*** Opening Data records ***

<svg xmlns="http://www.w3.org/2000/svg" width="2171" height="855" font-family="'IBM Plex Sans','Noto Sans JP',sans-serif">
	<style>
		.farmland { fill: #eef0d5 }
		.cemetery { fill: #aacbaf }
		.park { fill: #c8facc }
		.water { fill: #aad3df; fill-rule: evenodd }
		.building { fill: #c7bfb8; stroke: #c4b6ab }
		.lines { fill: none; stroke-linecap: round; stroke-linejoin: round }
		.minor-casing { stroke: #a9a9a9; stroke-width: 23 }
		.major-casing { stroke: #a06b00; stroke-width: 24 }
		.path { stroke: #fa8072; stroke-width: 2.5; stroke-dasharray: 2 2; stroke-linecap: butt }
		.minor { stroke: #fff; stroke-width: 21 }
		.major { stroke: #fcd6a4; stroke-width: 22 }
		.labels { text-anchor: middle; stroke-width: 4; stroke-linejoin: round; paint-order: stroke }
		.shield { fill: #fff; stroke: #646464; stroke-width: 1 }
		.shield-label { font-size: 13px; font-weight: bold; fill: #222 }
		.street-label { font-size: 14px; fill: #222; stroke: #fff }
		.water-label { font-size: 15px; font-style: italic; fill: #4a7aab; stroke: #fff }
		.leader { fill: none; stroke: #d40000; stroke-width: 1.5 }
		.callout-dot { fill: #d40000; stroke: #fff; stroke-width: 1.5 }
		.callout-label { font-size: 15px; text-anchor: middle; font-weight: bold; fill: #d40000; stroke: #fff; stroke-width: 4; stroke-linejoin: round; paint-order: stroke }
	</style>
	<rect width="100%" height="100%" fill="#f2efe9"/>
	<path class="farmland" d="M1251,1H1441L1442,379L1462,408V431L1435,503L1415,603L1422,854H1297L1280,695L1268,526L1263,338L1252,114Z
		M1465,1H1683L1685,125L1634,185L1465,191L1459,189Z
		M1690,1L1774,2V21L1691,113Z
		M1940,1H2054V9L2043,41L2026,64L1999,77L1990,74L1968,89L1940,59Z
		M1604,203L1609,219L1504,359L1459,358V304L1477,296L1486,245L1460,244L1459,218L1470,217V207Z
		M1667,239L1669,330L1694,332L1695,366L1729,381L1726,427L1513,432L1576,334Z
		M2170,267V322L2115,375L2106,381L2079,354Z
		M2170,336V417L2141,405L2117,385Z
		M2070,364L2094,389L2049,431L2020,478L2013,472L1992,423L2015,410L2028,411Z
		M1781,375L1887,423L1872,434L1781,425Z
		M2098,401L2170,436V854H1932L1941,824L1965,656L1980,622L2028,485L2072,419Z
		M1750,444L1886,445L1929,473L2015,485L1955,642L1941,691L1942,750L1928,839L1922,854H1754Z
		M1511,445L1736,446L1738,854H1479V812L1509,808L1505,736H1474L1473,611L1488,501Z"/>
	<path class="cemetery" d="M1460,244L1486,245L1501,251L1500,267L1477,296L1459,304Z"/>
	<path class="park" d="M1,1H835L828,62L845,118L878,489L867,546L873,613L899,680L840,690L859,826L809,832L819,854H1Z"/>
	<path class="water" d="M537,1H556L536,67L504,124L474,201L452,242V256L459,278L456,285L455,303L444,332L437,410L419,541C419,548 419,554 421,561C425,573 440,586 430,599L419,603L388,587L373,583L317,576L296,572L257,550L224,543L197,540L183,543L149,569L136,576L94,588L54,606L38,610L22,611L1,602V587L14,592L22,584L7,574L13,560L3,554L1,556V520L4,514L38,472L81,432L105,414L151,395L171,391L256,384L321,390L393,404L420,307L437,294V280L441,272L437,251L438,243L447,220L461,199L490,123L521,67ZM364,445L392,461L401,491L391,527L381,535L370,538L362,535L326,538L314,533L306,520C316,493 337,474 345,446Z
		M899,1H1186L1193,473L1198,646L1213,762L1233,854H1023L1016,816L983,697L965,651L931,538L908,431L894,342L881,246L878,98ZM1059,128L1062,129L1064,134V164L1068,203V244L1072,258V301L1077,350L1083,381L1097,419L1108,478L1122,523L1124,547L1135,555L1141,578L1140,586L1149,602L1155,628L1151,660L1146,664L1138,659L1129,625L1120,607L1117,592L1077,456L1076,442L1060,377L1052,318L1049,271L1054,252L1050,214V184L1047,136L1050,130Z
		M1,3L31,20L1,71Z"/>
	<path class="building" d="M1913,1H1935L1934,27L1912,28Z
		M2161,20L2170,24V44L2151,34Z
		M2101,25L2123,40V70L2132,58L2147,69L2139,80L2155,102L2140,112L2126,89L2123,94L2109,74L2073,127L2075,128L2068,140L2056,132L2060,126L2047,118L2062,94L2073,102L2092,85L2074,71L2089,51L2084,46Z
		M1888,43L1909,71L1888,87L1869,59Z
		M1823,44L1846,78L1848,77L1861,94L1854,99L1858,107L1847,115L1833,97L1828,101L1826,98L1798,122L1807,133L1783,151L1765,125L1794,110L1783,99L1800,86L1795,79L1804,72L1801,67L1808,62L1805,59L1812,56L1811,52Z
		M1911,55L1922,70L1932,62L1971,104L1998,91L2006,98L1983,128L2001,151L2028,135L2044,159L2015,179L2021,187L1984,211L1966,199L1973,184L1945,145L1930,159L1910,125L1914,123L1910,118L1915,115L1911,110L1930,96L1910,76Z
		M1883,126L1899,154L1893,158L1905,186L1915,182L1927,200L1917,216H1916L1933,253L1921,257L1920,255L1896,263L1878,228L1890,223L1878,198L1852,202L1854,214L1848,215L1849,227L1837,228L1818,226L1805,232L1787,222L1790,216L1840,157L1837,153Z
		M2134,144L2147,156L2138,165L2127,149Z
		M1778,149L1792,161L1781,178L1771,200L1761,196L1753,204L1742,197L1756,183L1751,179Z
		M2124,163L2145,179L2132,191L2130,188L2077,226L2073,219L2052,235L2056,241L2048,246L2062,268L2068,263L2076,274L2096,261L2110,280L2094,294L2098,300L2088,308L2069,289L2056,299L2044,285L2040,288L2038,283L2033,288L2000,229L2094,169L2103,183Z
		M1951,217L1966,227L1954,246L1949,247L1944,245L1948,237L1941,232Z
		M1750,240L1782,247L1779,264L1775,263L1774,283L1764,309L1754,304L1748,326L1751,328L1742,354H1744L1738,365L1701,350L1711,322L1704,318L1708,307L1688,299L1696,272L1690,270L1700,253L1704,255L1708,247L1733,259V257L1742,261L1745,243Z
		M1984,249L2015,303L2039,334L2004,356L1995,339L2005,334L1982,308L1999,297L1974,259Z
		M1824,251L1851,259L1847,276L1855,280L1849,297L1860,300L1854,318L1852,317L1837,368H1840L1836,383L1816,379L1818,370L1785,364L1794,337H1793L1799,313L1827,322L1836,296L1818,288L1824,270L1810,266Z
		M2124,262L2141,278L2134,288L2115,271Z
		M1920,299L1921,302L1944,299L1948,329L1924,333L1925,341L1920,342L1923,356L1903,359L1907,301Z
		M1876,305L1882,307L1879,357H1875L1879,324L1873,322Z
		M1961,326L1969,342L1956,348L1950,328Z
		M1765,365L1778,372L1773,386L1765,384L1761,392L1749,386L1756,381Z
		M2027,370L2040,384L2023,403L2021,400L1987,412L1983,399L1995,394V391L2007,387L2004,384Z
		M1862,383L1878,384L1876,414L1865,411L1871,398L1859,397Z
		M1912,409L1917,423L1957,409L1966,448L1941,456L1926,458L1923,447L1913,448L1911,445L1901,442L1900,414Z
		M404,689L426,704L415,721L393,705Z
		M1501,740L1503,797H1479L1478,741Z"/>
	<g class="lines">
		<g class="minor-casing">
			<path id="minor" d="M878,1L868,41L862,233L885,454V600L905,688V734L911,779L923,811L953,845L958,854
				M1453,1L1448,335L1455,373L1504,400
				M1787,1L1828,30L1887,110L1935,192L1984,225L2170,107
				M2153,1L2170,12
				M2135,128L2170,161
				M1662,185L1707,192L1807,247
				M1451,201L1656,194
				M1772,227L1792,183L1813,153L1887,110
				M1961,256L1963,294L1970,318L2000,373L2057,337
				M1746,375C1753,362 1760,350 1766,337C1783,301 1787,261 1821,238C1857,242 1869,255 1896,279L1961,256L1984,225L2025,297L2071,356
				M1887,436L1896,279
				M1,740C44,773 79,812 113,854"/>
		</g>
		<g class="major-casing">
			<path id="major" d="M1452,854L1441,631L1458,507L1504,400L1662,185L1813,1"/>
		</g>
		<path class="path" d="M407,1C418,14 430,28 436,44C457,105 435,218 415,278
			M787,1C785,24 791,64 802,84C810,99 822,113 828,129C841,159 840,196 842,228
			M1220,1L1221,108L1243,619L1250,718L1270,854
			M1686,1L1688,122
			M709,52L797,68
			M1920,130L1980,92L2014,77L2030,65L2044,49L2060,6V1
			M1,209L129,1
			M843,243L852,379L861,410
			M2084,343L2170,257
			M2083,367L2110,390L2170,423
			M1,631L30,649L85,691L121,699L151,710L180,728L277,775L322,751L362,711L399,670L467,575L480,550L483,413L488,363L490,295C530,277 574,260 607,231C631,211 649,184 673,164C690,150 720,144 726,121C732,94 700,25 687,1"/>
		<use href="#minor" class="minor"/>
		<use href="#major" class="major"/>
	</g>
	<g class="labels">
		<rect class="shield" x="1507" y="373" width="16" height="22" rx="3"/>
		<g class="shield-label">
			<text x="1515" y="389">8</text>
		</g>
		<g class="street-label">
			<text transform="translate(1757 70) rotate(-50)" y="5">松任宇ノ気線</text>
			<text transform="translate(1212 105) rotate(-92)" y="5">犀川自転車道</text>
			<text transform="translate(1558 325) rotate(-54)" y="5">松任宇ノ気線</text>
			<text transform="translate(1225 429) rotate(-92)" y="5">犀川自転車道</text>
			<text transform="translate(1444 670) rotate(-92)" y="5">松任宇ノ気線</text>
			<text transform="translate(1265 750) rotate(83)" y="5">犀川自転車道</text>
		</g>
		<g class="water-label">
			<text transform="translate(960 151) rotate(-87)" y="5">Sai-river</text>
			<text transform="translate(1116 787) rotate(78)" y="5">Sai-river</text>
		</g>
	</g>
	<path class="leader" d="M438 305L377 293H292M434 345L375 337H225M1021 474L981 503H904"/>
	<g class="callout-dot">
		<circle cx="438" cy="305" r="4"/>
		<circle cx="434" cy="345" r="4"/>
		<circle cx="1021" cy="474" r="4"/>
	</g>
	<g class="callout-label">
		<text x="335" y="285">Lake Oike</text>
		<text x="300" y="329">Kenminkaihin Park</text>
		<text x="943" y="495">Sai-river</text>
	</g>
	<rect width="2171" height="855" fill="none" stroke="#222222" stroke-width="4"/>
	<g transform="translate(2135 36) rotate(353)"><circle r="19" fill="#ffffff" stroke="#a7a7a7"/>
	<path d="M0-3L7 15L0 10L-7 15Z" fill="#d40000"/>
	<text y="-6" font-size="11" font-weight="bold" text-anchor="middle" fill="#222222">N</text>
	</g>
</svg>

*** Closing Data records ***

** What you are asked to do **
If a line of the entries holds the word "linecap", copy it out.

** Solution to the exercise **
		.lines { fill: none; stroke-linecap: round; stroke-linejoin: round }
		.path { stroke: #fa8072; stroke-width: 2.5; stroke-dasharray: 2 2; stroke-linecap: butt }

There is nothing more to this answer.